The push model for communication is an interesting case. Conceptually, the only difference between the push and pull models is that we distribute the message, instead of everyone fetching it. This seems to yield better privacy properties at first glance, but it turns out that we had to make considerable changes before we could get any security for the push protocol. Hence the security guarantees are much weaker, we have to make some trade-offs. One alternative is that the adversary can only control a part of the file system, or monitor only part of the network, this would make Eve’s timing attacks more difficult. Eve can still compute the distributions of messages over the inboxes and relate them, so we need some techniques to make this estimation more difficult. But it is difficult to achieve any guarantees against the distribution attacks, we have to resolve to techniques like differential privacy. However, there are benefits: unlike in the pull protocol, when the subscriber wants to make a policy update, none of the subscribers will even be notified that there has been a policy update — let alone determine if they have been excluded.

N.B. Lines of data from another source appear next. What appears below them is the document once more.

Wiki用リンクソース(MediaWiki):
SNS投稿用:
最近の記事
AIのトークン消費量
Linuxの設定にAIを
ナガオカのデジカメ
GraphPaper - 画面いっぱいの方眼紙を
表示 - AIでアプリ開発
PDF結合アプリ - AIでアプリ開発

As was pointed out in Sect. 7, we do not treat group management (i.e. revoking the credentials for subjects) as is done in other schemes. If the publisher excludes a subscriber, it is only from future publications — not from past! In fact, we can conclude from our treatment above that such functionality would actually violate the privacy properties. Even if possible, any subject could have made a copy anyway, i.e. it is the problem of removing something from the Web. However, other group changes are easily done, the most expensive one is to give a new subscriber access to old publications — this requires re-encrypting or resending all publications.

An interesting future direction would be to explore Eve’s limitations in the push protocol in more detail. For example, under what conditions can Eve estimate the message distributions over the inboxes, according to what distributions should the subscribers add noise? This would help us design an efficient scheme that can distort the distributions and guarantee security.

Both protocols are modular enough to provide better deniability, e.g. using a MAC scheme for authentication of messages would remove the non-repudiation property. To let all subscribers, and not only the publisher, publish messages. Another interesting direction would be the opposite: stronger accountability. An example of desired accountability would be that Bob wants to verify that Carol received the same message, if Alice told him that she sent a copy to Carol as well. Due to the privacy properties this is not possible in the current protocols.